All subscribers that receive out of Market locals via a Local Waiver, and or RV/Truckers Exemption before the Cities list was shrunk to 6 cities will have to be switched to one or two of the 6 Cities that are now the only OOM locals that are to be carried full Conus.

All other cities are to be relocated to spot beams that will be be able to be received by the in Market Subscribers.

John


----------



## MarkA (Mar 23, 2002)

Looking at that map I can't see why they couldn't put up a western montana beam (I THINK the satellite has room for more beams), then we could get Missoula DMA locals.


----------



## akll (Apr 22, 2002)

Ah, rain fade is back. Serious low pressure system came in with fairly moderate rain. All those 100 plus readings have dropped to low sixtys (Dishplayer 125 scale with 6' dish). Some audio channels are dropping out on Tsp. 4 at 61 reading. While we only had a limited number of transponders on E 4, it was very strong, with rain fade not a problem. I need to re-peak to get the balance between E6 and E7 to get those 100's up a to the 120's. E5 at 110 disappeared all together, which is normal from here for this large of a low pressure storm (also a 6' dish).


----------



## ekake2 (Apr 22, 2002)

sound on tr 3 intermit here and its clear here  s.e. ak


----------



## Ronster (Apr 24, 2002)

I hope they double power all the transponders at 119 by May 1st.
Had terrible rain fade Sunday night on HBO, Showtime and several others. I noticed that these Tp's as well as others are in single power mode. Come on Dish lets get that signal boosted up!!!!!


----------



## DDRio (Mar 25, 2002)

Who said they are not in boost mode?? I think they are!! or at least tp 16,18,20 are!!!


----------



## Ronster (Apr 24, 2002)

There are many tp's that are not boosted.


----------



## jmeluni (Apr 29, 2002)

> _Originally posted by Ronster _
> *There are many tp's that are not boosted. *


I agree w/ Ronster. I'm in the Syracuse, NY area and TP4 is only at 70-74 on a clear day, while the others are generally around 90-105. I did not have this problem before E VII. Dish better fix this or there will be quite a few problems with rain fade around the country.


----------



## Ronster (Apr 24, 2002)

I just dont understand why E* does not double power all its 21 transponders at 119. With only E 6 and E 7 up there they can boost em all and have pleanty of room on E 7 for spots and then some left over in case of a failure.
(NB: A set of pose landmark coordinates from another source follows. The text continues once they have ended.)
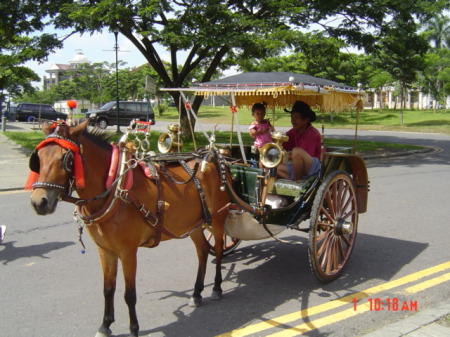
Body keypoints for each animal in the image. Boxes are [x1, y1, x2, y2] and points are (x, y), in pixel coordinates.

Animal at [27, 121, 230, 336]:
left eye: (66, 159)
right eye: (38, 158)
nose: (39, 202)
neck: (115, 191)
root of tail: (213, 157)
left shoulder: (128, 251)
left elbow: (129, 294)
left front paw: (133, 329)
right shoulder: (105, 250)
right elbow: (108, 289)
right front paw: (105, 325)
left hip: (217, 220)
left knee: (218, 250)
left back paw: (217, 287)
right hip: (194, 225)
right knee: (203, 251)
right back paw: (197, 293)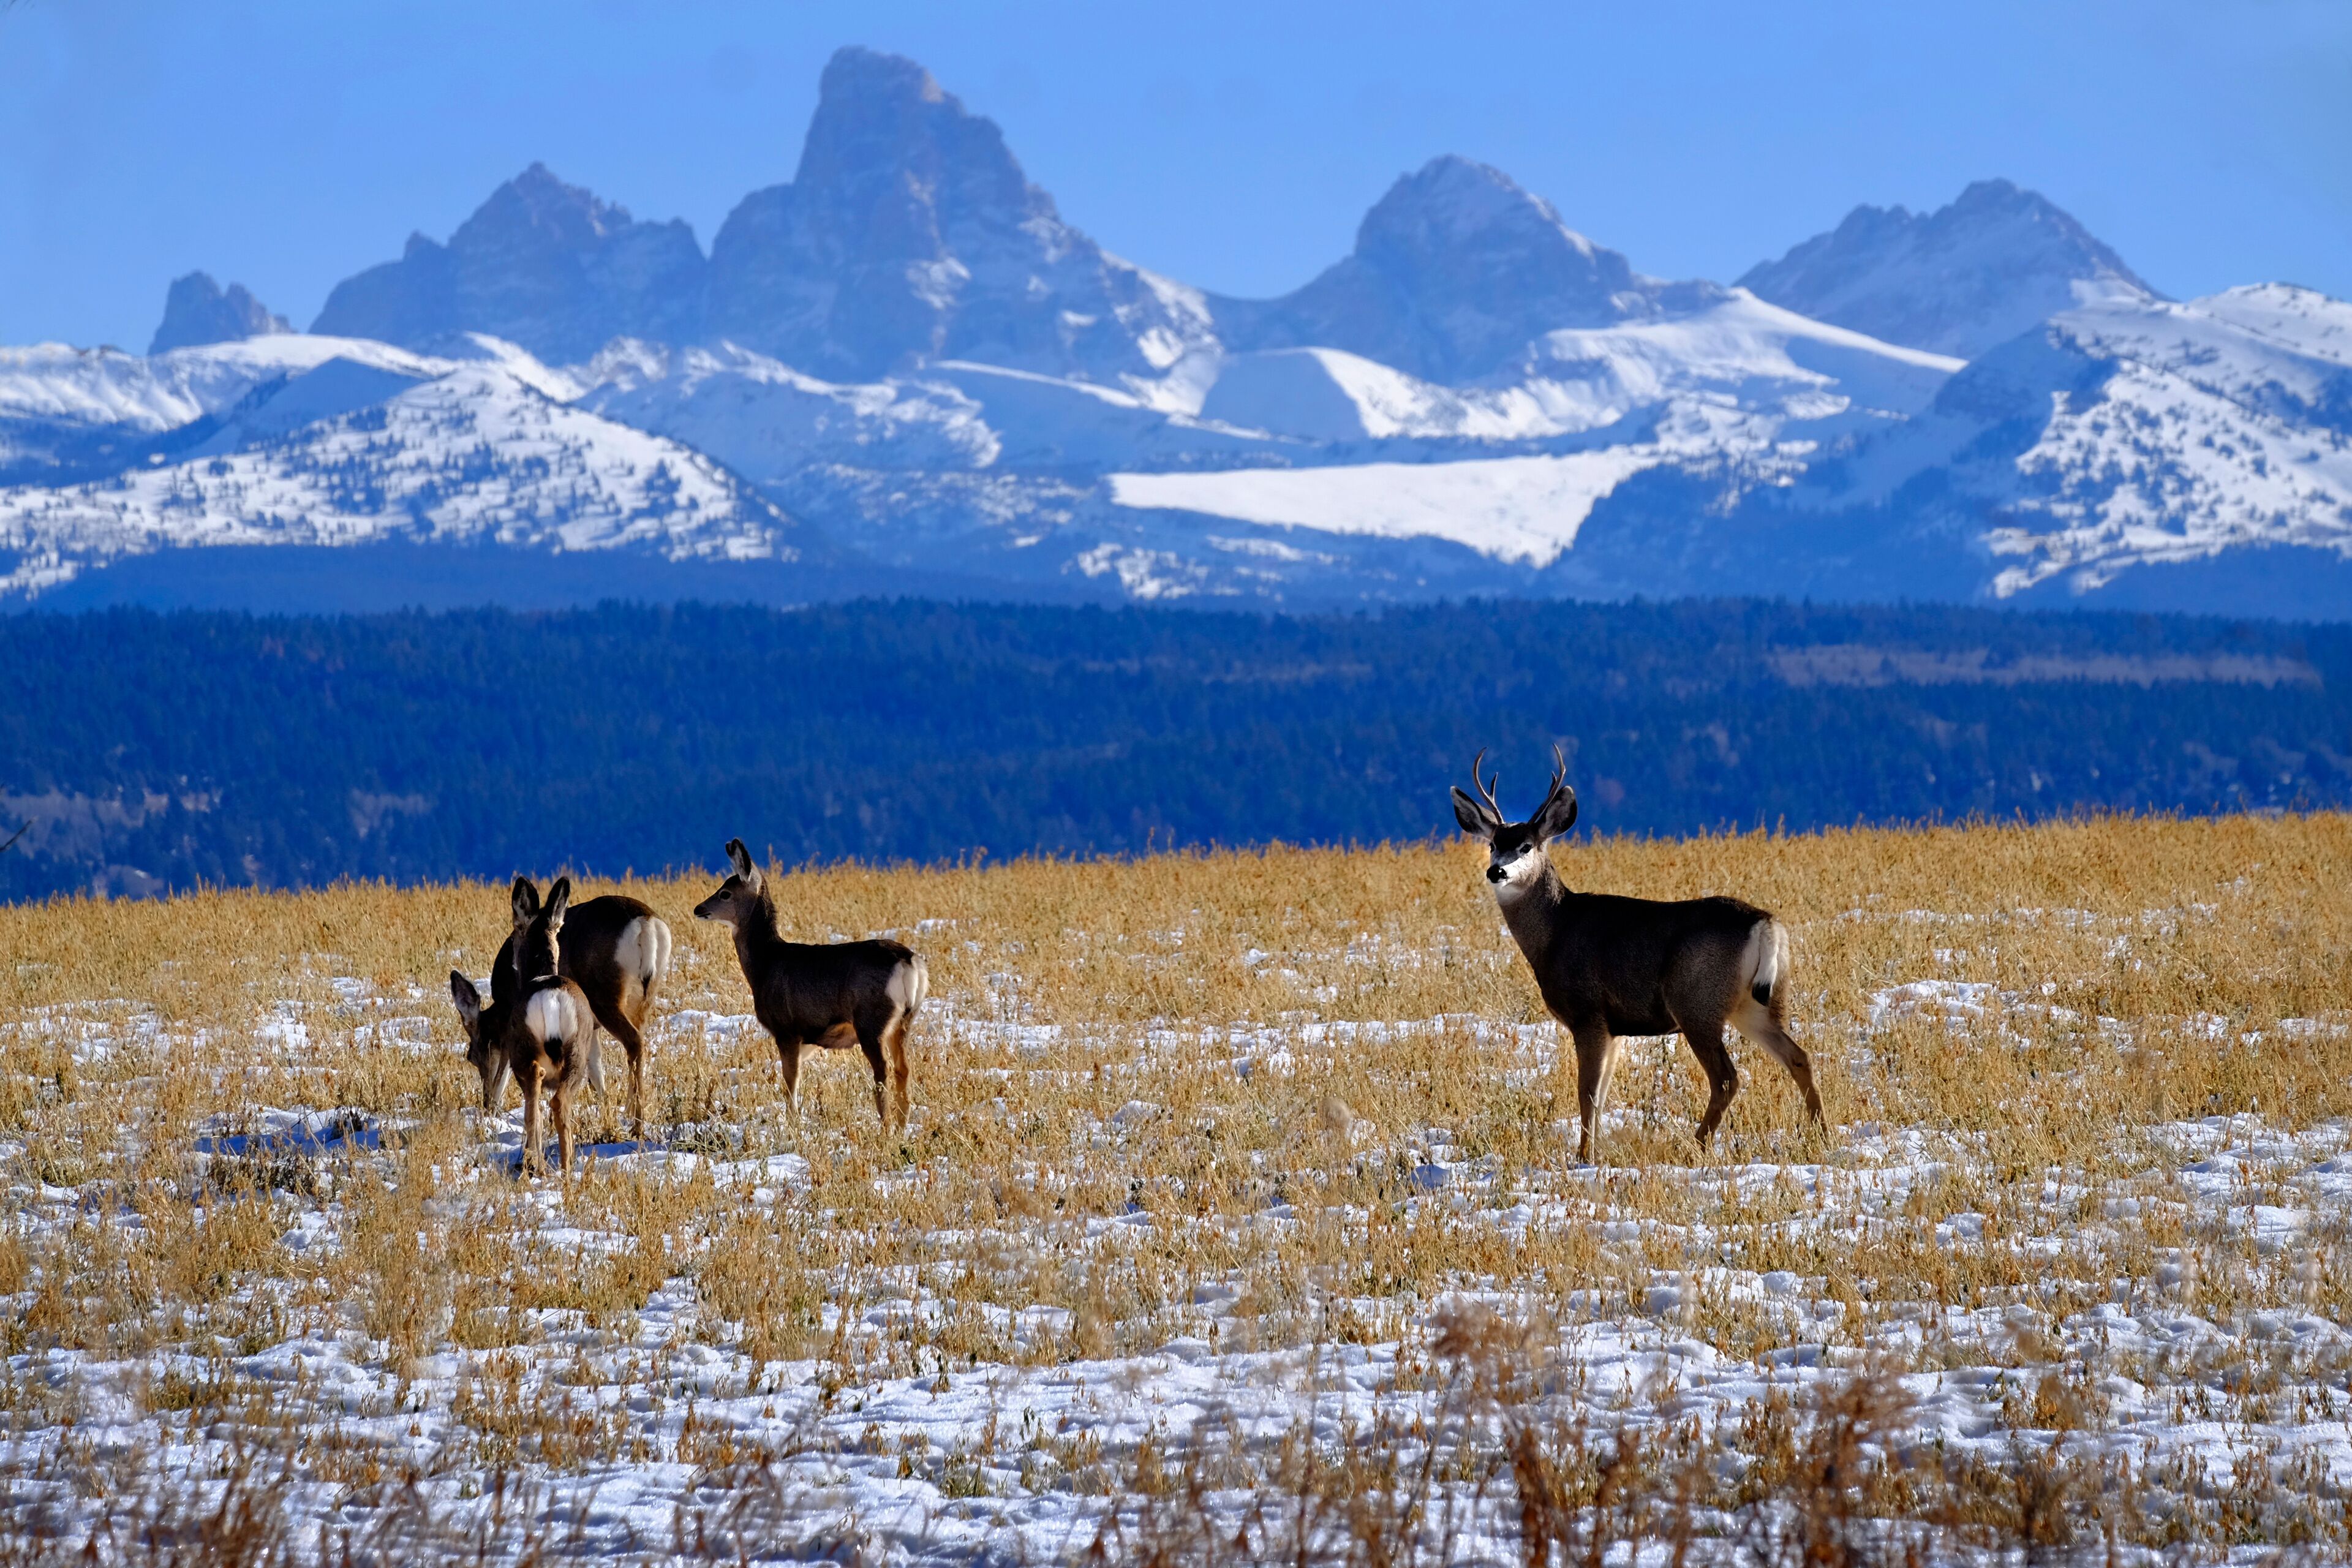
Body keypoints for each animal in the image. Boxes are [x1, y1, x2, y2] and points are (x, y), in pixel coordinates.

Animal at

I have a very low reading on tp4 and other low readings on tp's 2,5,6 and 8. Thanks for any reply or explanation.


----------



## Geronimo (Mar 23, 2002)

Here on the reservation outside DC TP 4 is at about 95 (on a 7200) a bit lower than others but not dramatically.


----------



## JohnL (Apr 1, 2002)

> _Originally posted by jmeluni _
> *
> 
> I agree w/ Ronster. I'm in the Syracuse, NY area and TP4 is only at 70-74 on a clear day, while the others are generally around 90-105. I did not have this problem before E VII. Dish better fix this or there will be quite a few problems with rain fade around the country. *


Same problem here on the west side of Rochester. All the transponders at 119 on my receiver are at least 87 percent on the single powered transponders except transponder 4 and it is only 75 percent. All the Double Powered transponders are in the 110-124 range.

John


----------